Progress: Mattson captains confectionary
Jessica Mattson dipped into the sweet world of chocolatiers as a part-time worker more than three years ago.
With a degree in elementary education, Mattson taught for Under the Rainbow in Red Wing when she began working at Red Wing Confectionery.
“It was a fun job on the side,” she said.
Now, as full-time, hands-on captain of the confectionery team, she manages the storefront operations as well as the candy-making process in the “back of the shop.”
“It is a tremendous hands-on process,” owner Donna Nesbitt said about managing the confectionery. “Certain products can only be received through certain vendors, and those vendors have minimum ordering requirements. Jessica really has to oversee all of that … and she does all of the inventory, hiring, training.”
Nesbitt’s Nursery Inc. of Prescott purchased Red Wing Confectionery June 1, 2013, from Kathy Boos.
“We were very fortunate to have a turn-key operation,” Nesbitt said. “Kathy was a very good chocolatier, and she taught Jessica.”
With Mattson, team members including Sandy Olson and Jennifer Anderes have worked at the confectionery since before the change in ownership, and Mattson has been bringing all involved in the transaction up-to-speed on the confectionery side of things.
“It’s a very detailed operation,” Nesbitt said.
Even the temperature of the building is instrumental to creating the chocolate.
“We have to keep the building below 70 degrees,” Mattson said. “If it gets any higher than that, the chocolate will start to turn white.
The most finicky of the chocolates is the dark, according to Mattson. The dark chocolate requires the most tempering, usually a three-hour process to ensure the perfect consistency, and it is also the most likely to turn white.

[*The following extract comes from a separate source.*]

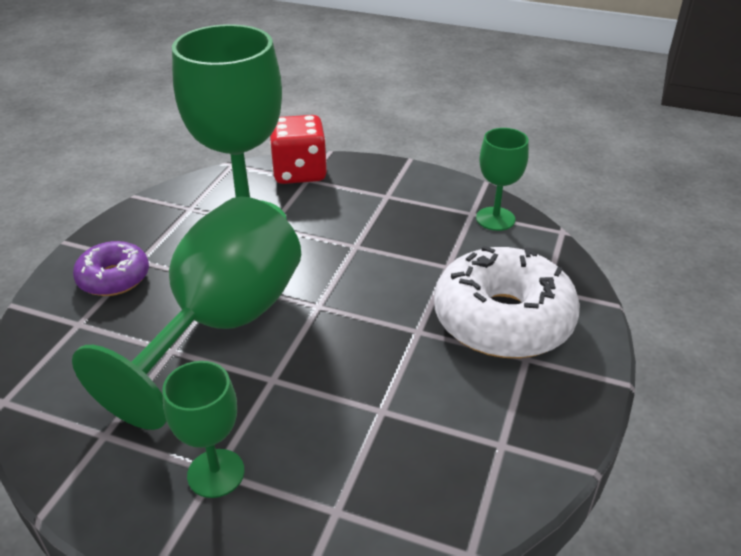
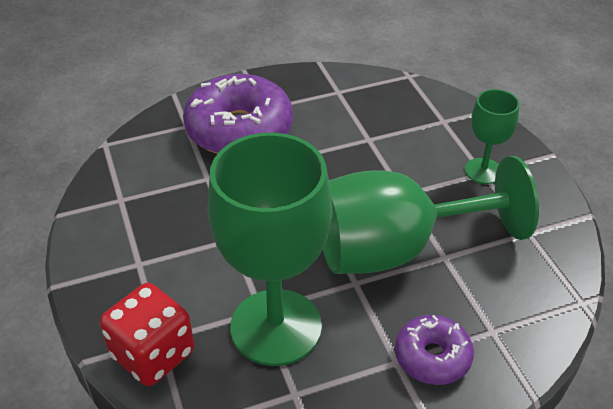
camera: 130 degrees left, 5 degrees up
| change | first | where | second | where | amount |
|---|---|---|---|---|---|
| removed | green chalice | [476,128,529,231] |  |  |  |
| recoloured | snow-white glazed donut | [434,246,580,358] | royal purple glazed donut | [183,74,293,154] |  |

Daily, Mattson takes stock of the storefront goods to best plan the day’s batches.
“I know what goes into each box, and what we need determines what is made that day,” Mattson said. “There are 10 pieces of candy in our variety boxes, so that is 10 big batches of candy we need to make to fill that box.”
Scheduling also is a big part of the candy making-process. Two people minimum are needed so that the front of the store can be manned while another team member focuses on the dipping, coating, filling, wrapping and more.

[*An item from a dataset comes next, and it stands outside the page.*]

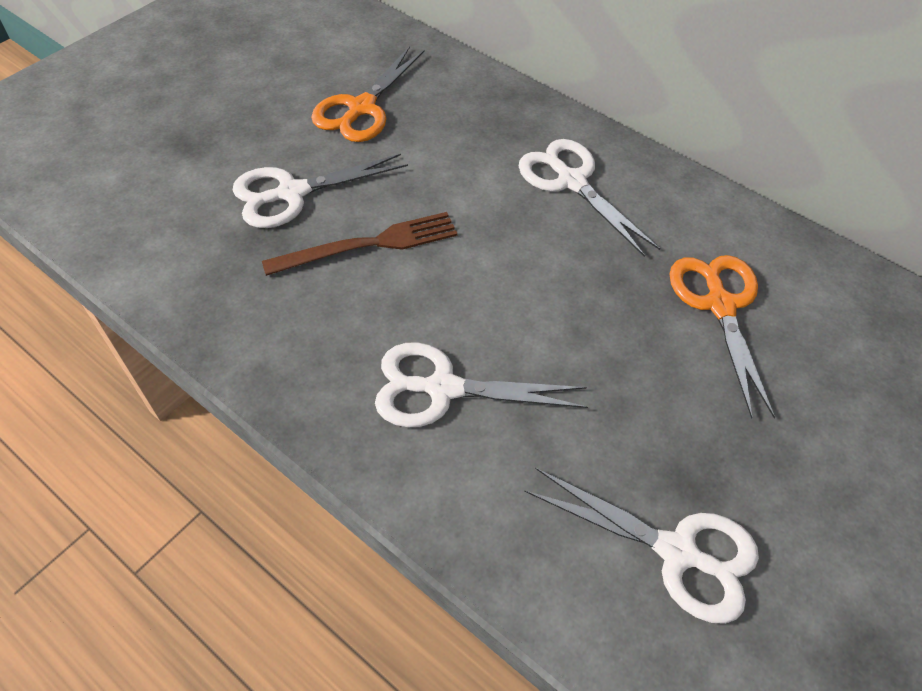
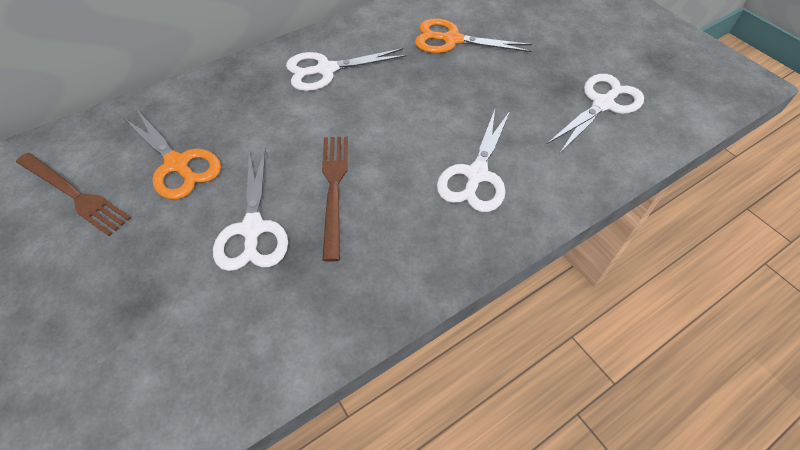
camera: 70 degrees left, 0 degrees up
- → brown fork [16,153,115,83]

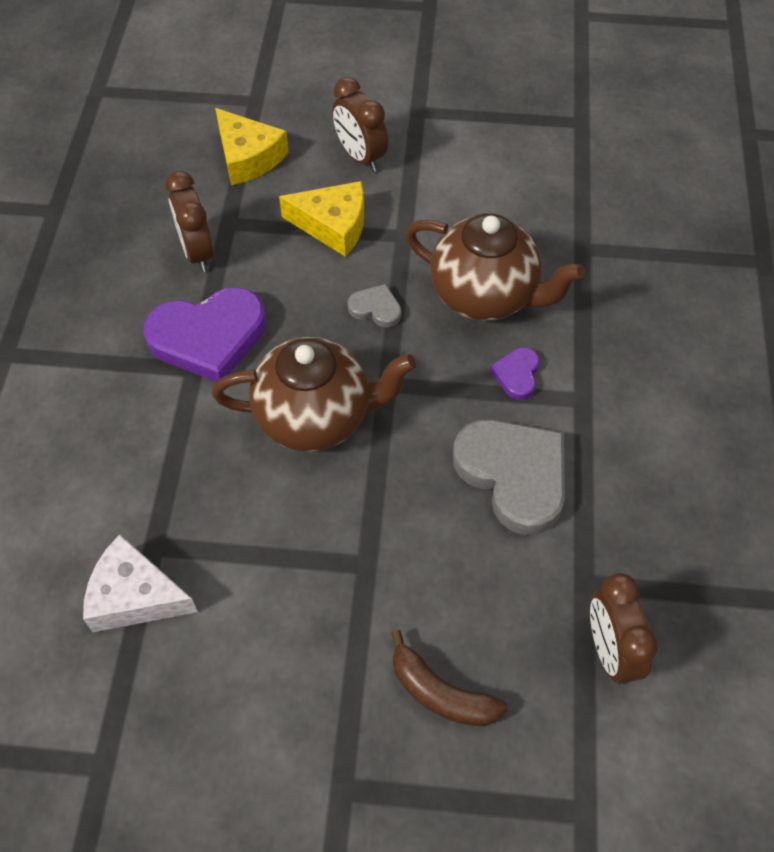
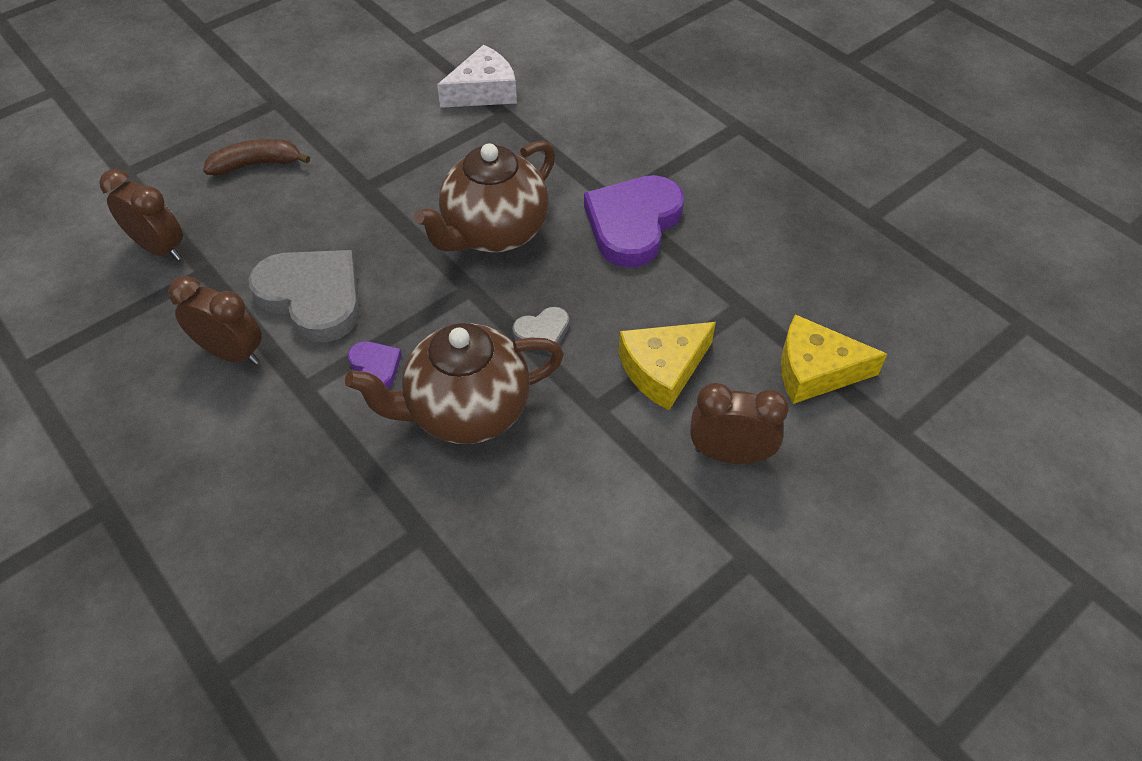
camera: 135 degrees right, 5 degrees down
brown clock [165,171,49,101] → brown clock [168,276,94,89], move
grey heart [453,419,112,116] → grey heart [248,250,112,92], 150 degrees counterclockwise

Almost all of the treats include tedious work, whether that be hand-separating the nuts for the bear claws or wrapping foil around little chocolates.
“That’s the important part,” Mattson said. “That’s what makes them cute.”
Mattson explained that making candy is a very chronological process. For instance, to make almond roca treats, English toffee must have been made beforehand. The toffees are then dipped in tempered milk chocolate and coated in almond toppings before being chilled and packaged.
Nesbitt said one of the most unique aspects of the confectionery is its customization abilities.
Special ordering is available, which Mattson spearheads. The confectionery fills orders for special events, such as weddings, and can customize the candy along with the foil colors to suit the event.
The St. James Hotel has partnered with the confectionery to create chocolates molded with the hotel’s logo. Mattson said that the foiled sweets — complete with a custom label — is part of the St. James’ turn-down service.
Mattson also highlighted the seasonal specialties of the store, which include chocolate bunnies and eggs for Easter, chocolate-dipped strawberries for Valentine’s Day, 2-pound wrapped chocolates for Christmas as well as holiday platters wrapped in pretty packaging.
“Holidays are huge chocolate times,” she said.
Along with chocolates and toffees, the confectionery offers hot and cold beverages, Izzy’s ice cream from St. Paul and Nesbitt Nursery goods such as local and natural apple pie filling, applesauce and six homemade wraps.
The confectionery is open 7 a.m. to 6 p.m. Monday through Saturday and 9 a.m. to 6 p.m. Sunday.
This story originally appeared in part 1 of the 2014 Red Wing Republican Eagle Progress Edition, titled Start to Finish. The three-part series features local businesses, artisans and community groups describing their step-by-step processes.